Equally significant for IP practitioners is the enforcement layer. Third-party NIL deals above a threshold must be submitted to a clearinghouse — branded “NIL Go” and administered by Deloitte — that evaluates whether the compensation reflects fair-market value for a genuine endorsement rather than disguised pay-for-play funneled through booster collectives. A newly created College Sports Commission LLC, established by the defendant conferences, polices both the revenue-share cap and the clearinghouse determinations. In intellectual-property terms, the settlement does not merely permit athletes to license their publicity rights; it builds a private valuation-and-approval regime around those licenses, with the explicit goal of distinguishing bona fide NIL transactions from sham ones. That regime is itself a potential antitrust target, a point the parties were plainly aware of even as they signed it.

Open questions

Final approval resolved the class claims but opened at least as many questions as it answered. Title IX is the most immediate: several objectors appealed on the theory that allocating back pay and revenue share predominantly to football and men’s basketball athletes violates federal sex-equity law, and that dispute is now working through the appellate process. The clearinghouse raises its own antitrust irony — a settlement of an antitrust case that empowers a conference-controlled entity to disapprove athlete compensation deals invites fresh Sherman Act scrutiny of the very mechanism meant to enforce the deal. Employment status looms largest of all: House deliberately stops short of declaring athletes employees, yet pending NLRB activity and separate litigation continue to press that question, and a finding of employment would unravel the settlement’s capped, non-collectively-bargained structure.
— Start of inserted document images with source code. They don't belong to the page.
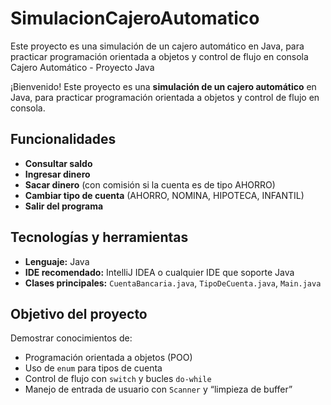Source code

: # SimulacionCajeroAutomatico
Este proyecto es una simulación de un cajero automático en Java, para practicar programación orientada a objetos y control de flujo en consola
Cajero Automático - Proyecto Java

¡Bienvenido! Este proyecto es una **simulación de un cajero automático** en Java, para practicar programación orientada a objetos y control de flujo en consola.

## Funcionalidades
- **Consultar saldo**  
- **Ingresar dinero**  
- **Sacar dinero** (con comisión si la cuenta es de tipo AHORRO)  
- **Cambiar tipo de cuenta** (AHORRO, NOMINA, HIPOTECA, INFANTIL)  
- **Salir del programa**

## Tecnologías y herramientas
- **Lenguaje:** Java  
- **IDE recomendado:** IntelliJ IDEA o cualquier IDE que soporte Java  
- **Clases principales:** `CuentaBancaria.java`, `TipoDeCuenta.java`, `Main.java`  

## Objetivo del proyecto
Demostrar conocimientos de:
- Programación orientada a objetos (POO)  
- Uso de `enum` para tipos de cuenta  
- Control de flujo con `switch` y bucles `do-while`  
- Manejo de entrada de usuario con `Scanner` y “limpieza de buffer”
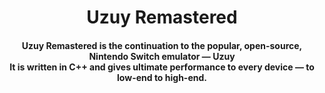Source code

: <h1 align="center"><b>Uzuy Remastered</b>
<br>
<h4 align="center"><b>Uzuy Remastered</b> is the continuation to the popular, open-source, Nintendo Switch emulator — Uzuy
<br>
It is written in C++ and gives ultimate performance to every device — to low-end to high-end.
</h4>
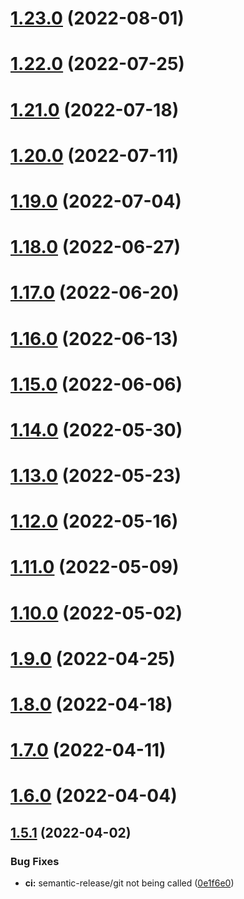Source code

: # [1.23.0](https://github.com/fdebijl/pog/compare/v1.22.0...v1.23.0) (2022-08-01)

# [1.22.0](https://github.com/fdebijl/pog/compare/v1.21.0...v1.22.0) (2022-07-25)

# [1.21.0](https://github.com/fdebijl/pog/compare/v1.20.0...v1.21.0) (2022-07-18)

# [1.20.0](https://github.com/fdebijl/pog/compare/v1.19.0...v1.20.0) (2022-07-11)

# [1.19.0](https://github.com/fdebijl/pog/compare/v1.18.0...v1.19.0) (2022-07-04)

# [1.18.0](https://github.com/fdebijl/pog/compare/v1.17.0...v1.18.0) (2022-06-27)

# [1.17.0](https://github.com/fdebijl/pog/compare/v1.16.0...v1.17.0) (2022-06-20)

# [1.16.0](https://github.com/fdebijl/pog/compare/v1.15.0...v1.16.0) (2022-06-13)

# [1.15.0](https://github.com/fdebijl/pog/compare/v1.14.0...v1.15.0) (2022-06-06)

# [1.14.0](https://github.com/fdebijl/pog/compare/v1.13.0...v1.14.0) (2022-05-30)

# [1.13.0](https://github.com/fdebijl/pog/compare/v1.12.0...v1.13.0) (2022-05-23)

# [1.12.0](https://github.com/fdebijl/pog/compare/v1.11.0...v1.12.0) (2022-05-16)

# [1.11.0](https://github.com/fdebijl/pog/compare/v1.10.0...v1.11.0) (2022-05-09)

# [1.10.0](https://github.com/fdebijl/pog/compare/v1.9.0...v1.10.0) (2022-05-02)

# [1.9.0](https://github.com/fdebijl/pog/compare/v1.8.0...v1.9.0) (2022-04-25)

# [1.8.0](https://github.com/fdebijl/pog/compare/v1.7.0...v1.8.0) (2022-04-18)

# [1.7.0](https://github.com/fdebijl/pog/compare/v1.6.0...v1.7.0) (2022-04-11)

# [1.6.0](https://github.com/fdebijl/pog/compare/v1.5.1...v1.6.0) (2022-04-04)

## [1.5.1](https://github.com/fdebijl/pog/compare/v1.5.0...v1.5.1) (2022-04-02)


### Bug Fixes

* **ci:** semantic-release/git not being called ([0e1f6e0](https://github.com/fdebijl/pog/commit/0e1f6e0097c40369b07e001b92f05fdec31a7868))
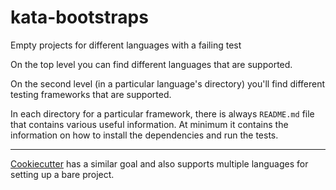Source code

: # kata-bootstraps

Empty projects for different languages with a failing test

On the top level you can find different languages that are supported.

On the second level (in a particular language's directory) you'll find
different testing frameworks that are supported.

In each directory for a particular framework, there is always `README.md` file
that contains various useful information. At minimum it contains the
information on how to install the dependencies and run the tests.

----
[Cookiecutter](https://github.com/audreyr/cookiecutter) has a similar goal and also supports multiple languages for setting up a bare project.
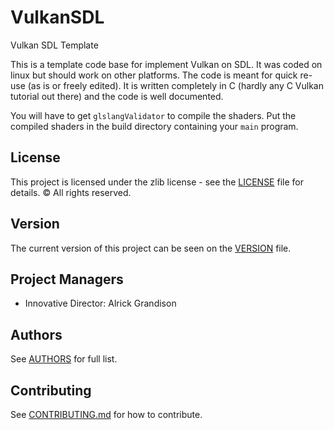 # VulkanSDL
Vulkan SDL Template

This is a template code base for implement Vulkan on SDL.  It was coded on linux but should
work on other platforms.  The code is meant for quick re-use (as is or freely edited).
It is written completely in C (hardly any C Vulkan tutorial out there) and the code is well documented.

You will have to get `glslangValidator` to compile the shaders.  Put the compiled shaders in the
build directory containing your `main` program.

## License
This project is licensed under the zlib license - see the [LICENSE](LICENSE) file for details.
© All rights reserved.

## Version
The current version of this project can be seen on the [VERSION](VERSION.md) file.

## Project Managers
* Innovative Director:		Alrick Grandison


## Authors
See [AUTHORS](AUTHORS) for full list.

## Contributing
See [CONTRIBUTING.md](CONTRIBUTING.md) for how to contribute.


<br/><br/>



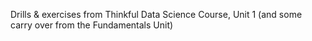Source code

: Drills & exercises from Thinkful Data Science Course, Unit 1 (and some carry over from the Fundamentals Unit)
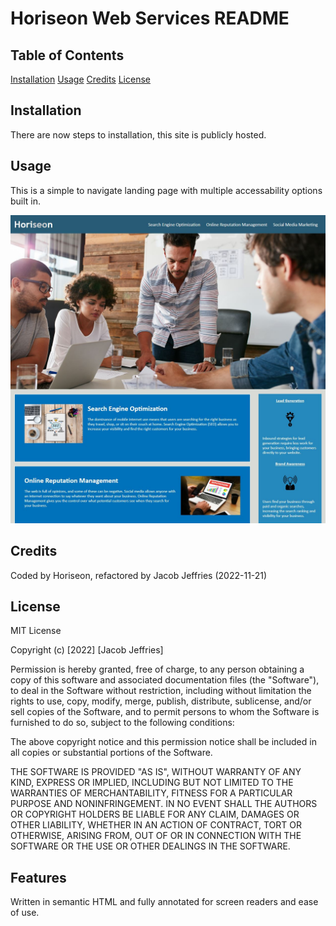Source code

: # Horiseon Web Services README

## Table of Contents
[Installation](#installation)
[Usage](#usage)
[Credits](#credits)
[License](#license)

## Installation
There are now steps to installation, this site is publicly hosted.

## Usage
This is a simple to navigate landing page with multiple accessability options built in.

![Screenshot of Horiseon Web Services Landing page](/Develop/assets/images/screen.JPG)

## Credits
Coded by Horiseon, refactored by Jacob Jeffries (2022-11-21)

## License
MIT License

Copyright (c) [2022] [Jacob Jeffries]

Permission is hereby granted, free of charge, to any person obtaining a copy
of this software and associated documentation files (the "Software"), to deal
in the Software without restriction, including without limitation the rights
to use, copy, modify, merge, publish, distribute, sublicense, and/or sell
copies of the Software, and to permit persons to whom the Software is
furnished to do so, subject to the following conditions:

The above copyright notice and this permission notice shall be included in all
copies or substantial portions of the Software.

THE SOFTWARE IS PROVIDED "AS IS", WITHOUT WARRANTY OF ANY KIND, EXPRESS OR
IMPLIED, INCLUDING BUT NOT LIMITED TO THE WARRANTIES OF MERCHANTABILITY,
FITNESS FOR A PARTICULAR PURPOSE AND NONINFRINGEMENT. IN NO EVENT SHALL THE
AUTHORS OR COPYRIGHT HOLDERS BE LIABLE FOR ANY CLAIM, DAMAGES OR OTHER
LIABILITY, WHETHER IN AN ACTION OF CONTRACT, TORT OR OTHERWISE, ARISING FROM,
OUT OF OR IN CONNECTION WITH THE SOFTWARE OR THE USE OR OTHER DEALINGS IN THE
SOFTWARE.

## Features
Written in semantic HTML and fully annotated for screen readers and ease of use.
Finally, the cap’s durability is uncertain, because a negotiated ceiling on athlete pay, absent a union and a collective-bargaining exemption, remains vulnerable to the same antitrust logic that produced the settlement in the first place.

Implications

  • Publicity rights now have an institutional buyer. Schools are not merely tolerating athlete NIL deals; they are direct licensees, which transforms compliance, contracting, and valuation practices across college athletics.
  • Valuation becomes the battleground. With a fair-market-value clearinghouse standing between athletes and collectives, disputes will increasingly turn on what an endorsement is genuinely worth — squarely an IP and licensing-valuation inquiry.
  • The cap invites the next antitrust suit. A privately negotiated ceiling on compensation, without a union, sits uneasily beside Alston’s reasoning; expect challenges.
  • Title IX and employment law will shape the next phase. How back pay and revenue share are allocated, and whether athletes are ultimately deemed employees, will determine whether the settlement holds.
  • Other amateur and youth contexts may follow. The template — back pay plus a licensed, capped revenue share for identity rights — could migrate to other settings where institutions monetize individuals’ likenesses.
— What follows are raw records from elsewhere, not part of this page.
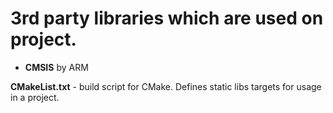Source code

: # 3rd party libraries which are used on project.

- **CMSIS** by ARM

**CMakeList.txt** - build script for CMake. Defines static libs targets for usage in a project.
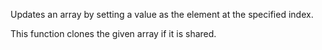 Updates an array by setting a value as the element at the specified index.

This function clones the given array if it is shared.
Frequently asked questions

Is House v. NCAA an intellectual property case or an antitrust case? Both. The legal claims sound in antitrust — that NCAA rules unlawfully restrained the market for athlete compensation — but the asset being restrained is the athletes’ right of publicity in their name, image, and likeness. The settlement effectively prices and licenses a publicity interest through an antitrust remedy.
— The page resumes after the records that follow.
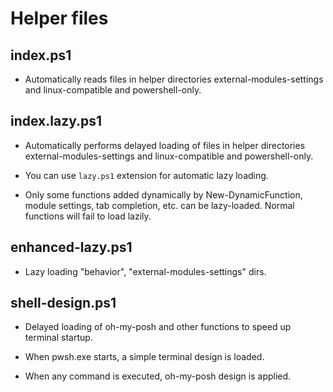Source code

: # Helper files

## index.ps1

- Automatically reads files in helper directories external-modules-settings and
  linux-compatible and powershell-only.

## index.lazy.ps1

- Automatically performs delayed loading of files in helper directories
  external-modules-settings and linux-compatible and powershell-only.

- You can use `lazy.ps1` extension for automatic lazy loading.

- Only some functions added dynamically by New-DynamicFunction, module settings,
  tab completion, etc. can be lazy-loaded. Normal functions will fail to load
  lazily.

## enhanced-lazy.ps1

- Lazy loading "behavior", "external-modules-settings" dirs.

## shell-design.ps1

- Delayed loading of oh-my-posh and other functions to speed up terminal
  startup.

- When pwsh.exe starts, a simple terminal design is loaded.

- When any command is executed, oh-my-posh design is applied.
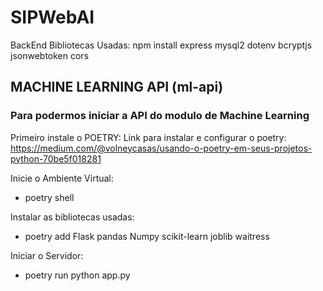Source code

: # SIPWebAI
BackEnd 
Bibliotecas Usadas:
npm install express mysql2 dotenv bcryptjs jsonwebtoken cors


## MACHINE LEARNING API (ml-api)

### Para podermos iniciar a API do modulo de Machine Learning

Primeiro instale o POETRY:
Link para instalar e configurar o poetry: https://medium.com/@volneycasas/usando-o-poetry-em-seus-projetos-python-70be5f018281

Inicie o Ambiente Virtual:
- poetry shell

Instalar as bibliotecas usadas:
- poetry add Flask pandas Numpy scikit-learn joblib waitress

Iniciar o Servidor: 
- poetry run python app.py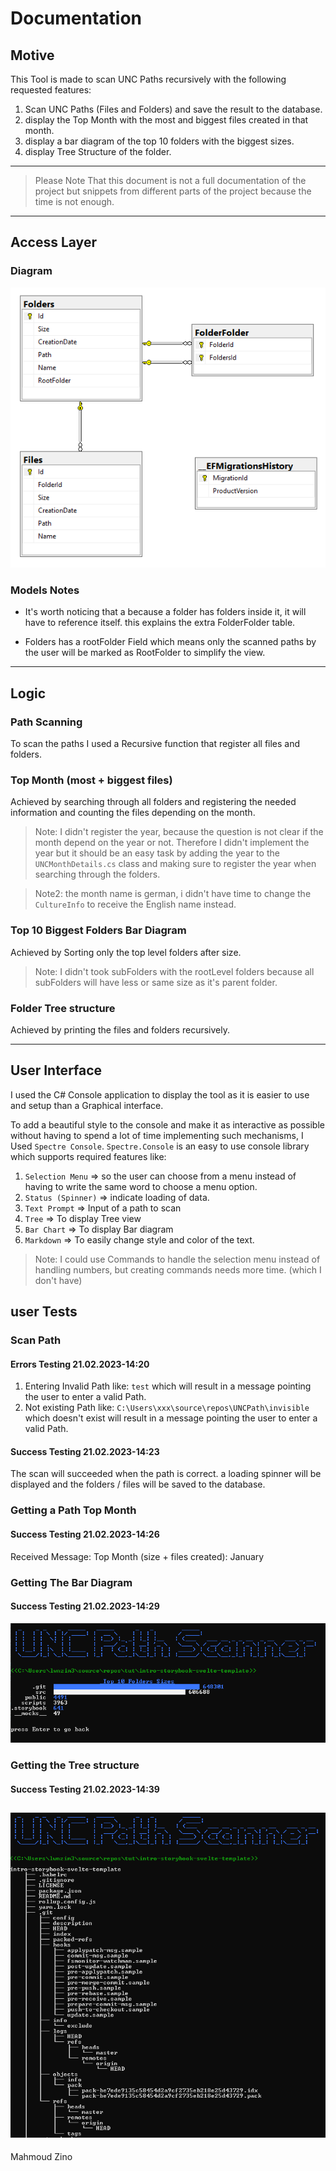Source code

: # Documentation
## Motive
This Tool is made to scan UNC Paths recursively with the following requested features:
1. Scan UNC Paths (Files and Folders) and save the result to the database.
1. display the Top Month with the most and biggest files created in that month.
1. display a bar diagram of the top 10 folders with the biggest sizes.
1. display Tree Structure of the folder.
---

> Please Note That this document is not a full documentation of the project but snippets from different parts of the project because the time is not enough.

---

## Access Layer
### Diagram
![Database Diagram](Images/DatabaseDiagram.PNG)
### Models Notes
- It's worth noticing that a because a folder has folders inside it, it will have to reference itself.
this explains the extra FolderFolder table.

- Folders has a rootFolder Field which means only the scanned paths by the user will be marked as RootFolder to simplify the view.
---

## Logic
### Path Scanning 
To scan the paths I used a Recursive function that register all files and folders.
### Top Month (most + biggest files)
Achieved by searching through all folders and registering the needed information and counting the files depending on the month.
> Note: I didn't register the year, because the question is not clear if the month depend on the year or not.
Therefore I didn't implement the year but it should be an easy task by adding the year to the `UNCMonthDetails.cs` class and making sure to register the year when searching through the folders.

> Note2: the month name is german, i didn't have time to change the `CultureInfo` to receive the English name instead.

### Top 10 Biggest Folders Bar Diagram
Achieved by Sorting only the top level folders after size.
> Note: I didn't took subFolders with the rootLevel folders because all subFolders will have less or same size as it's parent folder.

### Folder Tree structure
Achieved by printing the files and folders recursively.

---
## User Interface
I used the C# Console application to display the tool as it is easier to use and setup than a Graphical interface.

To add a beautiful style to the console and make it as interactive as possible without having to spend a lot of time implementing such mechanisms, I Used `Spectre Console`.
`Spectre.Console` is an easy to use console library which supports required features like: 
1. `Selection Menu` => so the user can choose from a menu instead of having to write the same word to choose a menu option.
1. `Status (Spinner)` => indicate loading of data.
1. `Text Prompt` => Input of a path to scan
1. `Tree` => To display Tree view
1. `Bar Chart` => To display Bar diagram
1. `Markdown` => To easily change style and color of the text.

> Note: I could use Commands to handle the selection menu instead of handling numbers, but creating commands needs more time. (which I don't have)
## user Tests
### Scan Path
#### Errors Testing 21.02.2023-14:20
1. Entering Invalid Path like: `test` which will result in a message pointing the user to enter a valid Path.
1. Not existing Path like: `C:\Users\xxx\source\repos\UNCPath\invisible` which doesn't exist will result in a message pointing the user to enter a valid Path.
#### Success Testing 21.02.2023-14:23
The scan will succeeded when the path is correct. a loading spinner will be displayed and the folders / files will be saved to the database.
### Getting a Path Top Month
#### Success Testing 21.02.2023-14:26
Received Message: Top Month (size + files created): January
### Getting The Bar Diagram
#### Success Testing 21.02.2023-14:29
![Bar diagram](Images/BarDiagram.PNG)
### Getting the Tree structure
#### Success Testing 21.02.2023-14:39
![Tree Structure](Images/TreeStructure.PNG)
---
Mahmoud Zino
Does the settlement make college athletes employees? No. The settlement was deliberately structured to authorize direct payments without resolving employment status. Whether athletes are employees remains contested in separate proceedings before the NLRB and in other litigation, and a contrary ruling could destabilize the settlement’s capped framework.

What stops a school from paying an athlete unlimited NIL money? Two mechanisms: a per-school revenue-share cap (starting near $20.5 million in 2025-26 and escalating annually) on direct payments, and the NIL Go clearinghouse, which reviews larger third-party deals for fair-market value to prevent collectives from disguising recruiting inducements as endorsements.